* Written exercise 1:
Answer these questions about the blog post on beach people.
(a) Over how many days were the people described in the post observed on the beach?
(b) What color is the Speedo the alpha male wears?
(c) Which place does the alpha male say is "the place to be"?
* Written exercise 2: Copy out part of the blog post, starting at the words "Tuesday 8 January" and ending after "days on the beach.". Switch "entertainment" to "amusement" wherever it appears in that part.

* Given text:
## Start

Tuesday 8 January 2019

beaches, speedos, big talking, teddies and other fun stuff

The beach. 

The beach is a place of great entertainment.   And the beach has a people culture, just like a 5 day cricket Test, which is the subject of another blog. 

So in order to form a clear picture for you, I am blending together various people experienced over the past 4 days on the beach. 

1.  The Big Talking, Small Costume Alpha Male and Family Group - You know when they arrive on the beach.  Because he all but makes an announcement.  Setting up their area is loud.  He is instructing his wife, his kids, his mother and anyone else around them.  Loudly. He can be recognized by some of the following phrases - “Ja I told Person A that Umhlanga is the place to be, the okes here all have money, cos you gotta have money to be down here boet” and  “xxx put that towel further away from us we don’t want sand on us” and “I must just remember to call the bank and ask them to check the balance on my investment”, “xxx call your brother and tell him to get his arse down here, we came as a family and he is gonna sit here with us”.  Then he arises, in a small black Speedo.  Should he wear a Speedo .... uhm usually not ...... but he struts down to the water as if he is the poster boy for  Speedo whilst saying “everyone come and swim .... we came here as a family, don’t make me buy the whole beach for us to be together”.  He talks, non stop, on the beach.  No-gets a word in.  He is the master of their universe.  PS if you own a Speedo, as many of my friends do, this is not an indictment on you.  Simply a comment for this blog.  I know many people love Speedos, or guys in Speedos.

## End

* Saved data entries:

## Start

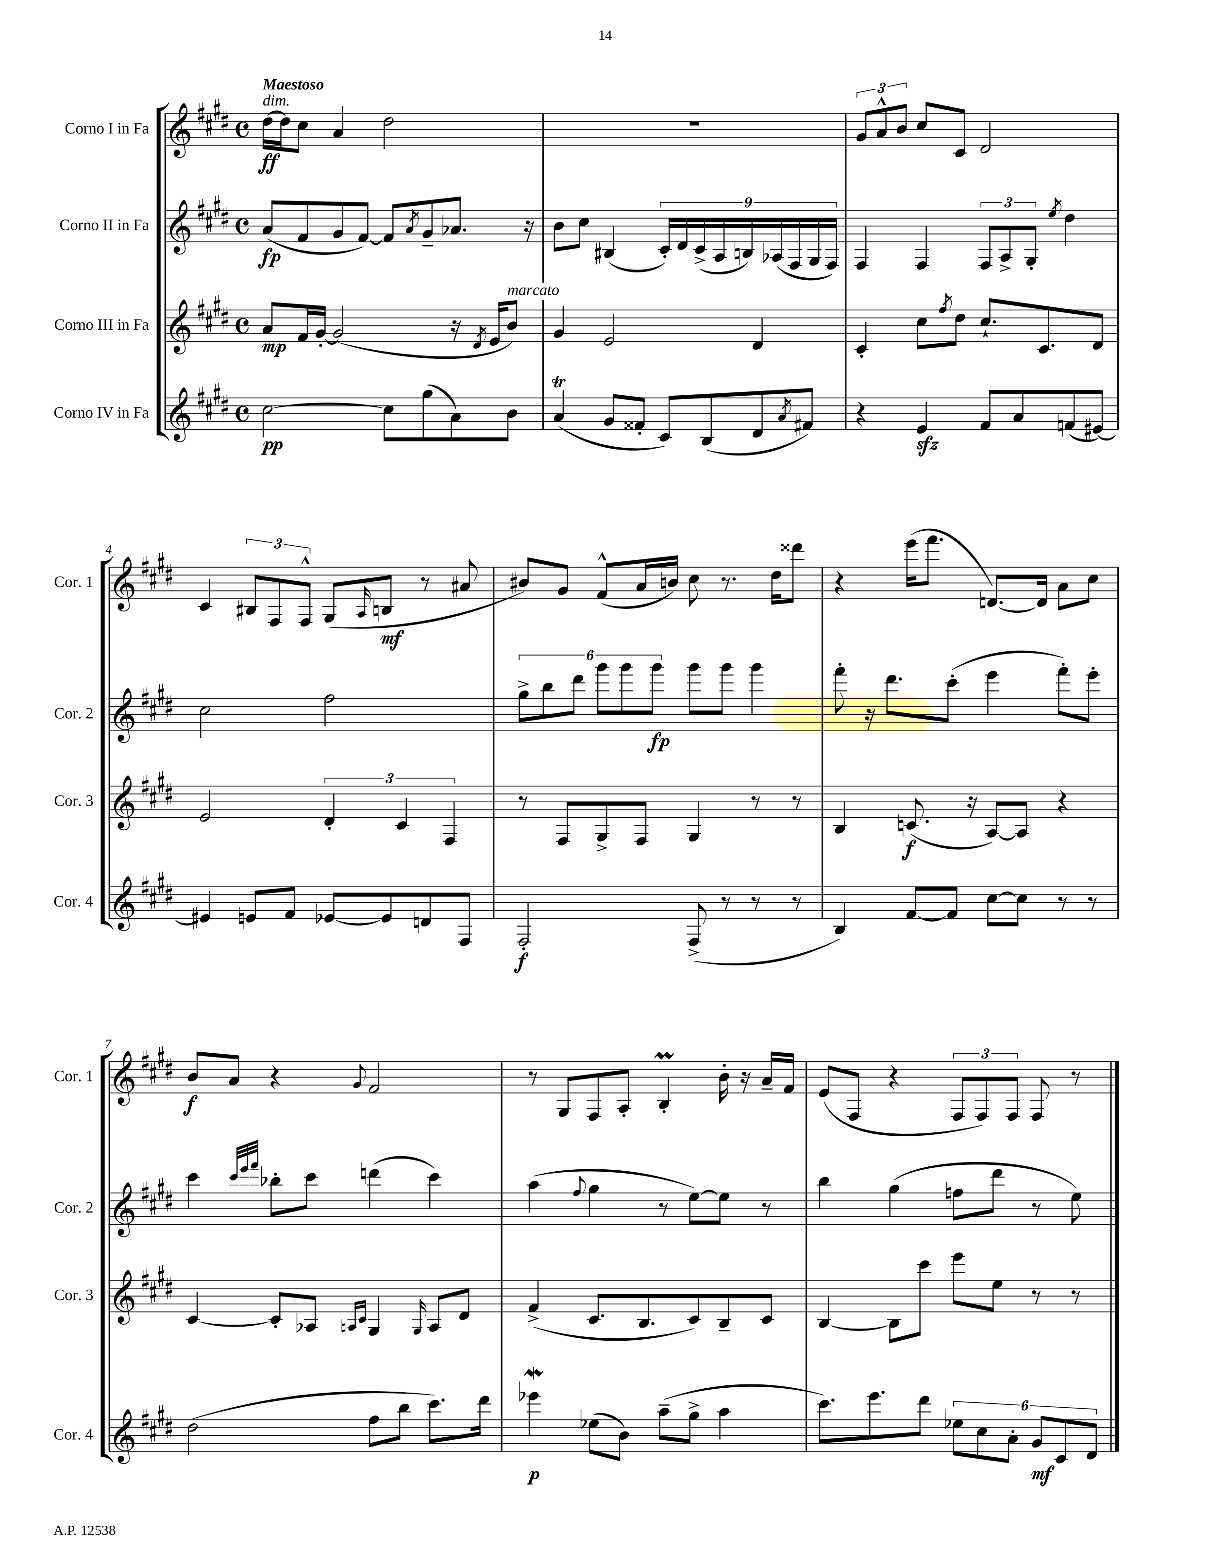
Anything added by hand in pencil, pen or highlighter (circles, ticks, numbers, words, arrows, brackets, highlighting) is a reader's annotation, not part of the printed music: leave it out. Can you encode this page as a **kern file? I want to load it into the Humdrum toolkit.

**kern	**kern	**kern	**kern
*staff4	*staff3	*staff2	*staff1
*clefG2	*clefG2	*clefG2	*clefG2
*k[f#c#g#d#]	*k[f#c#g#d#]	*k[f#c#g#d#]	*k[f#c#g#d#]
*M4/4	*M4/4	*M4/4	*M4/4
*met(c)	*met(c)	*met(c)	*met(c)
[2cc#	8a	(8a	[16dd#
.	.	.	16dd#]
.	16f#	8f#	8cc#
.	[16g#'	.	.
.	(2g#]	8g#	4a
.	.	[8f#)	.
8cc#]	.	8f#]	2dd#
.	.	8qa	.
(8gg#	.	8g#~	.
8a)	16r	8.a-	.
.	8qd#	.	.
.	16e	.	.
8b	8b)	.	.
.	.	16r	.
=	=	=	=
(4a	4g#	8b	1r
.	.	8cc#	.
8g#	2e	(4B#	.
8f##'	.	.	.
8c#)	.	18c#')	.
.	.	18d#	.
.	.	(18c#^	.
(8B	.	.	.
.	.	18A	.
.	.	18B)	.
8d#	4d#	.	.
.	.	(18A-	.
.	.	18F#	.
8qa	.	.	.
8f#)	.	.	.
.	.	18G#	.
.	.	18F#)	.
=	=	=	=
4r	4c#'	4F#	12g#
.	.	.	12a^^
.	.	.	12b
4e	8cc#	4F#	8cc#
.	8qff#	.	.
.	8dd#	.	8c#
8f#	8.cc#`	12F#	2d#
.	.	12A^	.
8a	.	.	.
.	.	12G#'	.
.	8.c#	.	.
.	.	8qee	.
(8f	.	4dd#	.
[8e#)	8d#	.	.
=	=	=	=
4e#]	2e	2cc#	4c#
8e	.	.	12B#
.	.	.	12F#
8f#	.	.	.
.	.	.	12F#^^
[8e-	6d#'	2ff#	(8G#
.	.	.	16qqA
8e-]	.	.	8B
.	6c#	.	.
8d	.	.	8r
.	6F#	.	.
8F#	.	.	8a#
=	=	=	=
2F#'	8r	12gg#^	8b#)
.	.	12bb	.
.	8F#	.	8g#
.	.	12ddd#	.
.	8G#^	12ggg#	(8f#^^
.	.	12ggg#	.
.	8F#	.	16a
.	.	12ggg#	.
.	.	.	16b)
(8F#^	4G#	8ggg#	8cc#
8r	.	8ggg#	8.r
8r	8r	4ggg#	.
.	.	.	16dd#
8r	8r	.	8ddd##
=	=	=	=
4B)	4B	8fff#'	4r
.	.	16r	.
.	.	8.ddd#	.
[8f#	(8.c	.	(16eee
.	.	.	8.fff#
8f#]	.	(8ccc#'	.
.	16r	.	.
[8cc#	[8A)	4eee	[8.d)
8cc#]	8A]	.	.
.	.	.	16d]
8r	4r	8fff#')	8a
8r	.	8eee'	8cc#
=	=	=	=
(2dd#	[4c#	4ccc#	8b
.	.	.	8a
.	.	32qqccc#	.
.	.	32qqeee	.
.	.	32qqfff#	.
.	8c#']	8bb-'	4r
.	8A-	8ccc#	.
.	16qqA	.	.
.	16qqc#	.	8qqg#
8ff#	4G#	(4ddd	2f#
8bb	.	.	.
.	16qqG#	.	.
8.ccc#)	8A	4ccc#)	.
.	8d#	.	.
16ddd#	.	.	.
=	=	=	=
4eee-	(4f#^	(4aa	8r
.	.	.	8G#
.	.	8qqff#	.
(8ee-	8.c#	4gg#	8F#
8b)	.	.	8A'
.	8.B	.	.
(8aa~	.	8r	4B'
8gg#^	8c#)	[8ee)	.
4aa	8B~	8ee]	16b'
.	.	.	16r
.	8c#	8r	16a~
.	.	.	16f#
=	=	=	=
8.ccc#)	[4B	4bb	(8e
.	.	.	8F#
8.eee	.	.	.
.	8B]	(4gg#	4r
8ddd#	8ccc#	.	.
12ee-	8eee	8ff	12F#
12cc#	.	.	12F#)
.	8ee	8ddd#	.
12a'	.	.	12F#
12g#	8r	8r	8F#
12c#	.	.	.
.	8r	8ee)	8r
12d#	.	.	.
==	==	==	==
*-	*-	*-	*-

## End

* Complete output 1:
(a) 4 days
(b) Black
(c) Umhlanga

* Complete output 2:
Tuesday 8 January 2019

beaches, speedos, big talking, teddies and other fun stuff

The beach. 

The beach is a place of great amusement.   And the beach has a people culture, just like a 5 day cricket Test, which is the subject of another blog. 

So in order to form a clear picture for you, I am blending together various people experienced over the past 4 days on the beach.